BMC Bioinformatics. 2007 Jun 28;8:226. doi: 10.1186/1471-2105-8-226.
A wealth of unannotated and functionally unknown protein sequences has accumulated in recent years with rapid progresses in sequence genomics, giving rise to ever increasing demands for developing methods to efficiently assess functional sites. Sequence and structure conservations have traditionally been the major criteria adopted in various algorithms to identify functional sites. Here, we focus on the distributions of the 203 different types of 3-grams (or triplets of sequentially contiguous amino acid) in the entire space of sequences accumulated to date in the UniProt database, and focus in particular on the rare 3-grams distinguished by their high entropy-based information content.
Comparison of the UniProt distributions with those observed near/at the active sites on a non-redundant dataset of 59 enzyme/ligand complexes shows that the active sites preferentially recruit 3-grams distinguished by their low frequency in the UniProt. Three cases, Src kinase, hemoglobin, and tyrosyl-tRNA synthetase, are discussed in details to illustrate the biological significance of the results.

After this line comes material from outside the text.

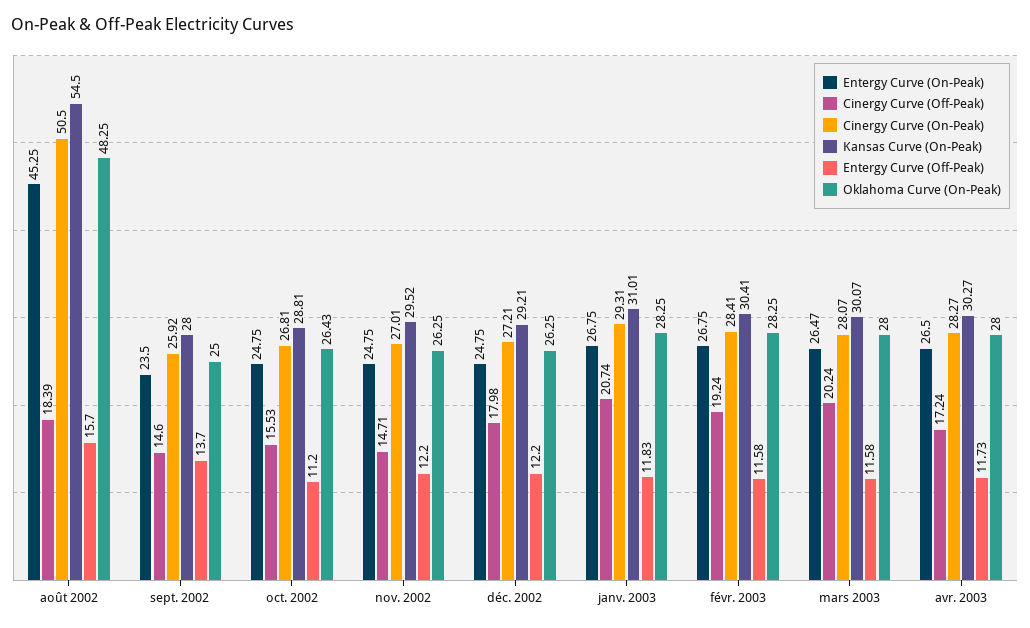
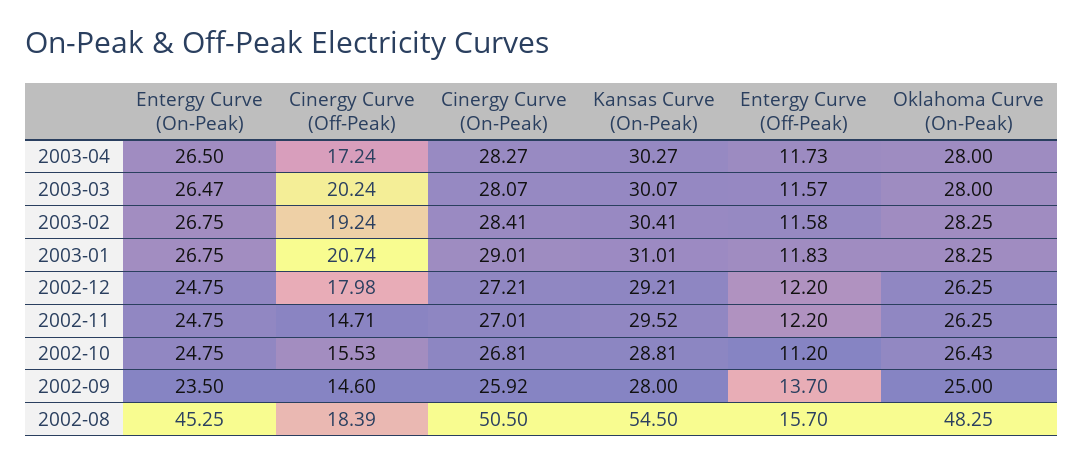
Cinergy Curve (On-Peak), janv. 2003: 29.31 -> 29.01
Entergy Curve (Off-Peak), mars 2003: 11.58 -> 11.57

The results suggest that recruitment of rare 3-grams may be an efficient mechanism for increasing specificity at functional sites. Rareness/scarcity emerges as a feature that may assist in identifying key sites for proteins function, providing information complementary to that derived from sequence alignments. In addition it provides us (for the first time) with a means of identifying potentially functional sites from sequence information alone, when sequence conservation properties are not available.
近年来,随着序列基因组学的快速发展,积累了大量未注释且功能未知的蛋白质序列,这使得开发有效评估功能位点的方法的需求不断增加。序列和结构保守性传统上一直是各种算法中用于识别功能位点的主要标准。在这里,我们关注于UniProt数据库中迄今为止积累的序列全空间内203种不同类型的三联体(或连续相邻氨基酸的三元组)的分布情况,尤其关注那些以基于高熵的信息含量而区分的稀有三联体。
将UniProt分布与在59种酶/配体复合物的非冗余数据集中活性位点附近/处观察到的分布进行比较,结果表明活性位点优先招募在UniProt中以低频为特征的三联体。详细讨论了三个案例,即Src激酶、血红蛋白和酪氨酰-tRNA合成酶,以说明结果的生物学意义。
结果表明,招募稀有三联体可能是一种在功能位点提高特异性的有效机制。稀有性/稀缺性成为一种可能有助于识别蛋白质功能关键位点的特征,提供了与序列比对所获得信息互补的信息。此外,当序列保守特性不可用时,它首次为我们提供了仅从序列信息识别潜在功能位点的方法。